C’est un tableau ce roman, une suite de scènes, de couleurs, d’humeurs, de lumières, d’espaces et c’est radicalement intense à lire et ressentir.« (…) Notre propriété s’étendait sur plusieurs hectares. Je plissai les yeux à travers la bruine, essayant de trouver de l’ordre dans un fouillis de gouttelettes et de débris. Les arbres n’aidaient pas, qui oscillaient de manière inquiétante et me bloquaient la vue, leur tronc gémissant sous l’effort. Au loin, les vaches étaient couchées – des masses argentées dans l’herbe trempée. C’était préoccupant. »

Cora, la petite dernière de la fratrie McCloud, est le « je » d’Abbi Geni, c’est elle qui te raconte ce phénomène météorologique le plus intense qui soit sur Terre, l’E.F. 5 (Enhanced Fujita), arrivant sur leur ferme, leur famille : le père, Marlène l’ainée emportant les photos de la mère morte en couches, Tucker, le frère parlant à l’oreille des animaux et Jane, l’indécrottable footballeuse. Sauf que l’abri bétonné ne protégera que la progéniture. « Marlène faisait l’appel, répétant nos noms comme dans une comptine :  » Tucker, Jane et Cora. Tucker, Jane et Cora. » »

Et toi, tu lis, avide, prise dans ce rythme qui ne démord pas jusqu’à l’ultime page.

Abbi Geni t’emmène au sein de cette famille disloquée, tu y liras la relation complexe entre frère et sœurs, l’impact différent que peut avoir un même traumatisme : la disparition, l’abandon, l’anéantissement d’un lieu, d’un espoir, d’un refuge, rien ne pouvant se dérouler « comme Avant ».
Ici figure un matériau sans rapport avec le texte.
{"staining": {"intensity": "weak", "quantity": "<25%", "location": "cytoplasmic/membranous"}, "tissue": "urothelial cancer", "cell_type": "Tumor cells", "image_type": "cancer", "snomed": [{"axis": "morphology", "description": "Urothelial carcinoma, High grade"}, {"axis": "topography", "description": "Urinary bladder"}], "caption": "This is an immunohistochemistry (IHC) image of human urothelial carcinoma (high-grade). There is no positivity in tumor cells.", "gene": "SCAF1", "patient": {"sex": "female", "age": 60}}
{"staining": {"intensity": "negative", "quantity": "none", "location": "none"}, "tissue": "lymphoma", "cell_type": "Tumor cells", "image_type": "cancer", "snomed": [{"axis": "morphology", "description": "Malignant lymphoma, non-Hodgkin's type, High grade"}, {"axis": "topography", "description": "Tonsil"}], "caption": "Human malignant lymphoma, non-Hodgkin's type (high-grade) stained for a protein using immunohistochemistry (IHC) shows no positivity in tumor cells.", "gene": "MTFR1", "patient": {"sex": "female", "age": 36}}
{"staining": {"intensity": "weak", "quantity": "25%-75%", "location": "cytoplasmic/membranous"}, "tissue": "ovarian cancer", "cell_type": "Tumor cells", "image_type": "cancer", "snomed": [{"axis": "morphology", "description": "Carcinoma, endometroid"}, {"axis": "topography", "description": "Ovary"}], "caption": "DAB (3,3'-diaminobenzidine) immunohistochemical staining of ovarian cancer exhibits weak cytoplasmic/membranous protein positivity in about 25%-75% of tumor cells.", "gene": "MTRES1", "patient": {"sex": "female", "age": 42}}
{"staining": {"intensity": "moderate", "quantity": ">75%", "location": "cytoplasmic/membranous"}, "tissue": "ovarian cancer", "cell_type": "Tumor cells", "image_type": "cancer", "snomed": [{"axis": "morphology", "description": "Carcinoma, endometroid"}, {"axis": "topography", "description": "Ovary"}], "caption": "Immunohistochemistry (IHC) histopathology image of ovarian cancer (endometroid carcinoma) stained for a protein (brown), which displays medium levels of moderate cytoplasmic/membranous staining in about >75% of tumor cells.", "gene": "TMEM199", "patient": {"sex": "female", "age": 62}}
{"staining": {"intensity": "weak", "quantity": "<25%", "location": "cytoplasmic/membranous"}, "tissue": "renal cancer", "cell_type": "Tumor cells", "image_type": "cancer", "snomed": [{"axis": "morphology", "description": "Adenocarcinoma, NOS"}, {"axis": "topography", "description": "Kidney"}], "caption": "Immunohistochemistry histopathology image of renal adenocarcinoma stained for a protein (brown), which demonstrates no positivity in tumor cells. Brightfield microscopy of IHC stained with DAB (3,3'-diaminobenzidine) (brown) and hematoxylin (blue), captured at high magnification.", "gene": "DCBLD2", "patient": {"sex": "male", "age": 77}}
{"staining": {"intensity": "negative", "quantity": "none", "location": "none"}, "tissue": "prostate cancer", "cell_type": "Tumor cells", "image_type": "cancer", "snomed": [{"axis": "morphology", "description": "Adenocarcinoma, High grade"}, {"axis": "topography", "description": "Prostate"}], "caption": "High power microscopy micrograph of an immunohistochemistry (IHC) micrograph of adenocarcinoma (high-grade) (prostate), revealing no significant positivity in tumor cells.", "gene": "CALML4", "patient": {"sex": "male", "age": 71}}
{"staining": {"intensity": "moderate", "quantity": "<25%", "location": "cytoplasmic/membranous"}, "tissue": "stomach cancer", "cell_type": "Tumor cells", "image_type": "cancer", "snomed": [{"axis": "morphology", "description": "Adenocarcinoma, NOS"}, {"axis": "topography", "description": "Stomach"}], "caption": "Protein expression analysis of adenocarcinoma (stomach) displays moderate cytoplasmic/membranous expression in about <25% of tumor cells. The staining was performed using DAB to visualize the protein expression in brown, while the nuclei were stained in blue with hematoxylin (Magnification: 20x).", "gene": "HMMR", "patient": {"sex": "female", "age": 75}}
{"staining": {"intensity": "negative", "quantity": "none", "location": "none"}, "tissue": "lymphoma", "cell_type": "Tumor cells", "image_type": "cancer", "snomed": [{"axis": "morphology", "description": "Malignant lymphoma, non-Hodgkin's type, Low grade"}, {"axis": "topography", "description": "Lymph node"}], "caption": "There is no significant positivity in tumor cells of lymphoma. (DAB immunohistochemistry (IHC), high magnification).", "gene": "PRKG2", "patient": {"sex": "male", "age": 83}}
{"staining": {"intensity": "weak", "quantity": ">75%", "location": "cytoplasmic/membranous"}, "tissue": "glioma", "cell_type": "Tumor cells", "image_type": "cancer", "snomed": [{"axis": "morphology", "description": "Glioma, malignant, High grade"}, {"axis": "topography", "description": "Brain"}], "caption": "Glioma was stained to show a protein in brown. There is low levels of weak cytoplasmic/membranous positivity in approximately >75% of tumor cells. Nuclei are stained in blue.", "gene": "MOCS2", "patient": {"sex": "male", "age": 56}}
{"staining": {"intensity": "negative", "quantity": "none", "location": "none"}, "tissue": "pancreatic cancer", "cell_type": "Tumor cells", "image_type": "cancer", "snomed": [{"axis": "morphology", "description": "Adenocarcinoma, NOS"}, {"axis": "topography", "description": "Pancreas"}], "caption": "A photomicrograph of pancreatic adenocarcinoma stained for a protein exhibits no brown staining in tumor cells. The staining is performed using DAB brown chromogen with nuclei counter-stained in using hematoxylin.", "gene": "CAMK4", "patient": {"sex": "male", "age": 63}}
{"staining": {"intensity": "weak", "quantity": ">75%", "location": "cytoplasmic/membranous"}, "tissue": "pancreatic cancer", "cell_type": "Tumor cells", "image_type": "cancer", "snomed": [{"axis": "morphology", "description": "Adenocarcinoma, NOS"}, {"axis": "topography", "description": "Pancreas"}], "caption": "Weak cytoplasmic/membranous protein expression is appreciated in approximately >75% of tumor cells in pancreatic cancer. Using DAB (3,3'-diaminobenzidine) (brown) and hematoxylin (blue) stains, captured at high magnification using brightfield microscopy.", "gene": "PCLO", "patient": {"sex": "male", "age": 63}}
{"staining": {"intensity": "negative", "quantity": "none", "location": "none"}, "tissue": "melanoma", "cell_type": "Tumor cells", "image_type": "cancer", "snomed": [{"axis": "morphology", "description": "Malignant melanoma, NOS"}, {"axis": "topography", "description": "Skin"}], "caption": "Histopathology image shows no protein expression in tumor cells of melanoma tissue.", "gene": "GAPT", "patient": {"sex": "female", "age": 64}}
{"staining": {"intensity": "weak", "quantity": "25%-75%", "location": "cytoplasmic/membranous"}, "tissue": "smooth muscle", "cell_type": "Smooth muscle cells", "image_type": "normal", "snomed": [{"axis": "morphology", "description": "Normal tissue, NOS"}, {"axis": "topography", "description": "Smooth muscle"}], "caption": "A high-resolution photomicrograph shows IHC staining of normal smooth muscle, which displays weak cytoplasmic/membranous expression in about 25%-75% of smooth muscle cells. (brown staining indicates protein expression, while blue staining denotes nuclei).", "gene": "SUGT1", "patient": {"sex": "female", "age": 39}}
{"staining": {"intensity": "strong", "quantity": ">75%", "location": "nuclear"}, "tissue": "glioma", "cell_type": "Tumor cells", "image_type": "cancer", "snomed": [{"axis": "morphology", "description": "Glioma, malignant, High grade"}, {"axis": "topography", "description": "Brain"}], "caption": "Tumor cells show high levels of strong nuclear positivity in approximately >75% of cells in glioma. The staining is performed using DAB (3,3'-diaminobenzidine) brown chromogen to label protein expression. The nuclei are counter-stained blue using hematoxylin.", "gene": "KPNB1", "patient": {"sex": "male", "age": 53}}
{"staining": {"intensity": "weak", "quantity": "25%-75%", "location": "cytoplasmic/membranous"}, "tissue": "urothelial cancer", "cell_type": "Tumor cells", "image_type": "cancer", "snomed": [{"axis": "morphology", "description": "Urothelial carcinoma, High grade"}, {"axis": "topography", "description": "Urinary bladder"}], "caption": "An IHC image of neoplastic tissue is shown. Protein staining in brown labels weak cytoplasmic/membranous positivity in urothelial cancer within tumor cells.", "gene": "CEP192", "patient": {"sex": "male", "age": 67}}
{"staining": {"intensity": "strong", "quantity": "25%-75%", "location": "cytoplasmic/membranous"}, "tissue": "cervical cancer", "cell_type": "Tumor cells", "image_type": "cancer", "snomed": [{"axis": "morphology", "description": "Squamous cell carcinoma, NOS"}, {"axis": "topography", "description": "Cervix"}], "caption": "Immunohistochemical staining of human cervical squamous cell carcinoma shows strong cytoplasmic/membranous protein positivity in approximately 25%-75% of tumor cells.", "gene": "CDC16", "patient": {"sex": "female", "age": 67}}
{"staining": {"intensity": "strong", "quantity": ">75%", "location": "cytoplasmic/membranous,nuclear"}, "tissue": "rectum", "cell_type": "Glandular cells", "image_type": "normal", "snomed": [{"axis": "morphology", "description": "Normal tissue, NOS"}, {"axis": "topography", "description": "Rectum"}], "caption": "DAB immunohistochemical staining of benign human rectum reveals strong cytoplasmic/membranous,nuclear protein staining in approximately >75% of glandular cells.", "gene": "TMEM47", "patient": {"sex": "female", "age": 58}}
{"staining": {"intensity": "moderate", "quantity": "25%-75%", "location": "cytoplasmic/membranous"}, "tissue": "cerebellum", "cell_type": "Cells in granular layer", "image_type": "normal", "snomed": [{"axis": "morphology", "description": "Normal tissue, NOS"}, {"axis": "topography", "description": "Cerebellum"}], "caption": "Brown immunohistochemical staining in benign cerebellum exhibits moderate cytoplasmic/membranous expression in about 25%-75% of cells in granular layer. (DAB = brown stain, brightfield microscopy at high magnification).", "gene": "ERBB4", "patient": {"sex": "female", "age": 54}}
Je suis toujours autant subjuguée par la manière qu’à l’auteure de sculpter le paysage tout autant que ses personnages, l’un ne pouvant se défaire de l’autre : c’est impressionnant de maîtrise; le déroulé de cette histoire, bâtie aussi comme un thriller, ne pouvant en être que plus percutant. Parce que la nature sauvage, ou la nature humaine – je ne vais pas te refaire le coup de la phrase d’Hobbes et du loup… quoique – est une chose infiniment complexe. Suite à cette destruction, chacune et chacun avance, comme il peut, dans une possible reconstruction, un « plan », sans peut-être même en avoir conscience au premier abord, pris(e) dans sa propre survie.

Cora est celle qui vit l’instant présent d’une petit fille de neuf ans qui en a déjà trop vu. Elle ressent, pressent, hume l’air, n’a jamais pu ressentir la sécurité confortable des autres enfants de son âge. Il y a ce quelque chose qui t’étreint le cœur à lire ce que cette gamine perçoit de sa famille, de ses failles béantes qui s’ouvrent et de cet amour qu’elle a pour les unes et les autres, malgré Tout.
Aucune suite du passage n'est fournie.